Daughter 2 came in to me, wielding the kitchen scissors. Let’s cut his beard off, she said, waving them around like a hairdresser who has a vendetta. She was referring to dog 1, but I knew that this could be controversial. You see, partner loves beards. I always knew that he liked beards, because occasionally we would pass someone with a beard and I would make a comment such as, ‘what a dreadful beard!’ and he would defend the beard. Yes, he would actually defend that person’s facial hair. Now don’t get me wrong, a bit of stubble adorning a chiselled jaw is super, a long, straggly beard on a 65 year old hells angel, isn’t. Neither is one of those beards that looks like a shit brown carpet from Carpet Right. I try to explain all this to partner, that there are certain beards that work and those that definitely don’t, but he still gets occasional beard envy.


When we got dog 2 clipped, the first thing partner said was: he’s lost his beard! We are definitely a divided camp in this house: females x 5 anti the beard, male x 1 in the remain camp. And boy does that 1 x male gets a beard bashing from the 5 x females in this house. Daughter 4 called him, ‘prickly hedgehog’ for years, every time he said night night. I remember feeling the same way about my Uncle’s beard when I was little. But, oh the contempt of a teenager…have you ever experienced being dragged over hot coals? That is what it is like when a teenager lets rip:

Are you going to shave this morning? (disgusted look on teenager’s face)

I wasn’t going to.

(Teenager looks like she is going to be physically sick over her bagel) I think you should.

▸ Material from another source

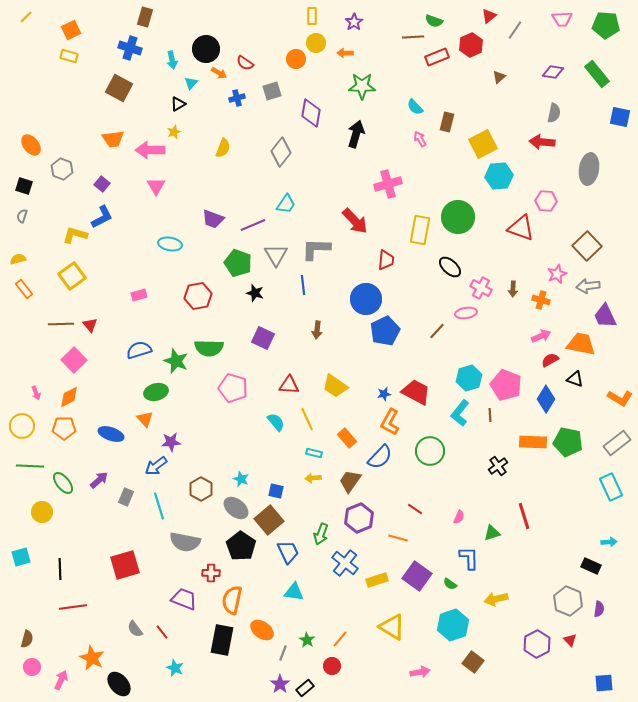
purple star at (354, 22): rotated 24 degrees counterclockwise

(Red rag to partner. I exit the kitchen.) Well, if that’s what you think, then I won’t. (I’m gesticulating, ‘let it go’ signs from the garden, through the window).

And that very same daughter is now wielding those scissors at dog 1, with a glint in her eye. ‘Let’s do it while he’s not here to stop us’, she says excitedly. I disarm her and hack away at it myself. It’s somehow liberating.


On our dog walk the next morning, dog 1 gets chased by a greyhound. “That wouldn’t have happened if he’d still had his beard”, partner says. I laugh the comment off, skeptically. “He had more authority with his beard”, he continues.

So there, I thought, we have it: men, beards and authority. Perhaps this is exactly what teenage daughter is trying to challenge.